## Aim of the task
Reproduce the text of the records from the line with "for beginne" up to and including the line with "people, and", leaving the pictures out of your answer.

## Listed entries

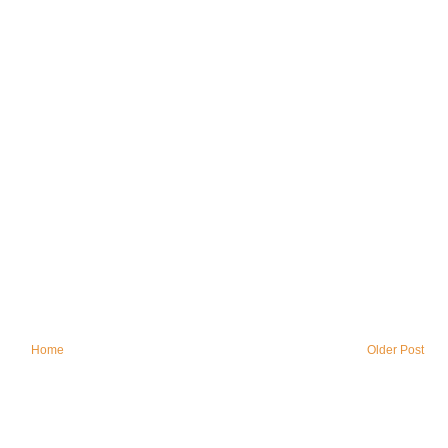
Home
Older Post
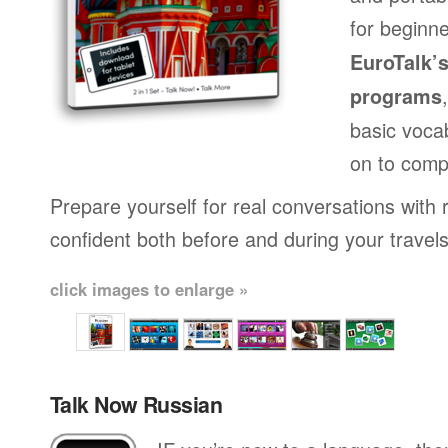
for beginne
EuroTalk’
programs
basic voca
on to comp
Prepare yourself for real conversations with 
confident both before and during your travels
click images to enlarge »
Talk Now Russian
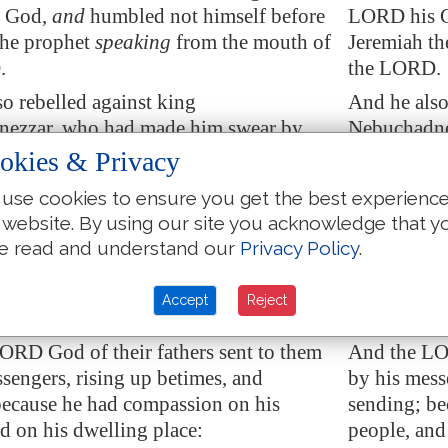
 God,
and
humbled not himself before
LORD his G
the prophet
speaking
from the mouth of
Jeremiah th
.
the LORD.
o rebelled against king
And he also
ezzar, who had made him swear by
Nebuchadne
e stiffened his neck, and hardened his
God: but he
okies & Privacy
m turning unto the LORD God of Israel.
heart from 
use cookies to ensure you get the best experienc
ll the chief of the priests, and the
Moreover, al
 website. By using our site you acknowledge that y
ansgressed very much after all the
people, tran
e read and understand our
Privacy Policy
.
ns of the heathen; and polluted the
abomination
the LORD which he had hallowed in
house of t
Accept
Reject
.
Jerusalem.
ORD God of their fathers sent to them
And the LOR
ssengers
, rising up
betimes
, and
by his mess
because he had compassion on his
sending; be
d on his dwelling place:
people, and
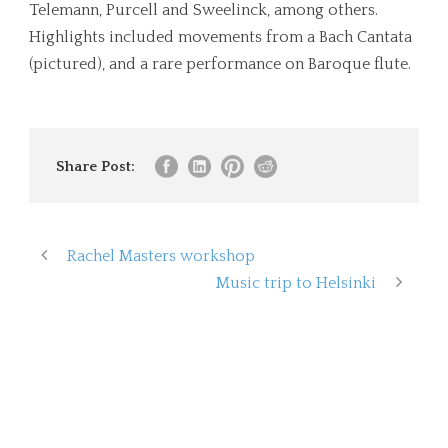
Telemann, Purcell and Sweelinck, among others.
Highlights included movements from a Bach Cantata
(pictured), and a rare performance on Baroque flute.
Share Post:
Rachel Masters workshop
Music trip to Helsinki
* * *
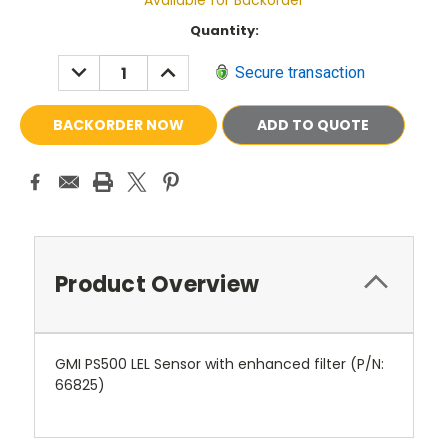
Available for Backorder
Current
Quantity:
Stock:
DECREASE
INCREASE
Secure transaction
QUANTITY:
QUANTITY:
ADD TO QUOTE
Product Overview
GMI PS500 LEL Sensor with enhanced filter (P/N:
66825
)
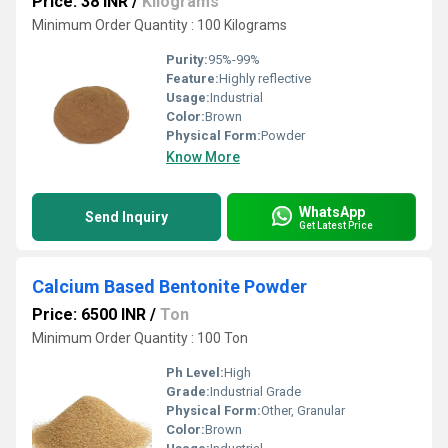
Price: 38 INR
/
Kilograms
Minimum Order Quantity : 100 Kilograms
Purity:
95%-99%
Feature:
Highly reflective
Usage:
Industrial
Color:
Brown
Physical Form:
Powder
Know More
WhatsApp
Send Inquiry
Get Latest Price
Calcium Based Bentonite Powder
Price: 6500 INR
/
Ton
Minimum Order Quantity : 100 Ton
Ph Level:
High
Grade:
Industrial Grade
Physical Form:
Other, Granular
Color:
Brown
--
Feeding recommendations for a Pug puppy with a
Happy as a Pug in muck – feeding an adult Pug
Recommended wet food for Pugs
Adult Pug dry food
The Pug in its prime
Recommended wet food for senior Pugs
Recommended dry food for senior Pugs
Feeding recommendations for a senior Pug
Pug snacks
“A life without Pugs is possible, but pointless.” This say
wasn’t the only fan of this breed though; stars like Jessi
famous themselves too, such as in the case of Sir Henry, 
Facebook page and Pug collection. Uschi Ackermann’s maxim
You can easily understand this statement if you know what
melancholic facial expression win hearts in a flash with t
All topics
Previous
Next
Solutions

## Response box
for beginne
EuroTalk’
programs
basic voca
on to comp
Prepare yourself for real conversations with 
confident both before and during your travels
click images to enlarge »
Talk Now Russian
 God,
and
humbled not himself before
LORD his G
the prophet
speaking
from the mouth of
Jeremiah th
.
the LORD.
o rebelled against king
And he also
ezzar, who had made him swear by
Nebuchadne
e stiffened his neck, and hardened his
God: but he
okies & Privacy
m turning unto the LORD God of Israel.
heart from 
use cookies to ensure you get the best experienc
ll the chief of the priests, and the
Moreover, al
 website. By using our site you acknowledge that y
ansgressed very much after all the
people, tran
e read and understand our
Privacy Policy
.
ns of the heathen; and polluted the
abomination
the LORD which he had hallowed in
house of t
Accept
Reject
.
Jerusalem.
ORD God of their fathers sent to them
And the LOR
ssengers
, rising up
betimes
, and
by his mess
because he had compassion on his
sending; be
d on his dwelling place:
people, and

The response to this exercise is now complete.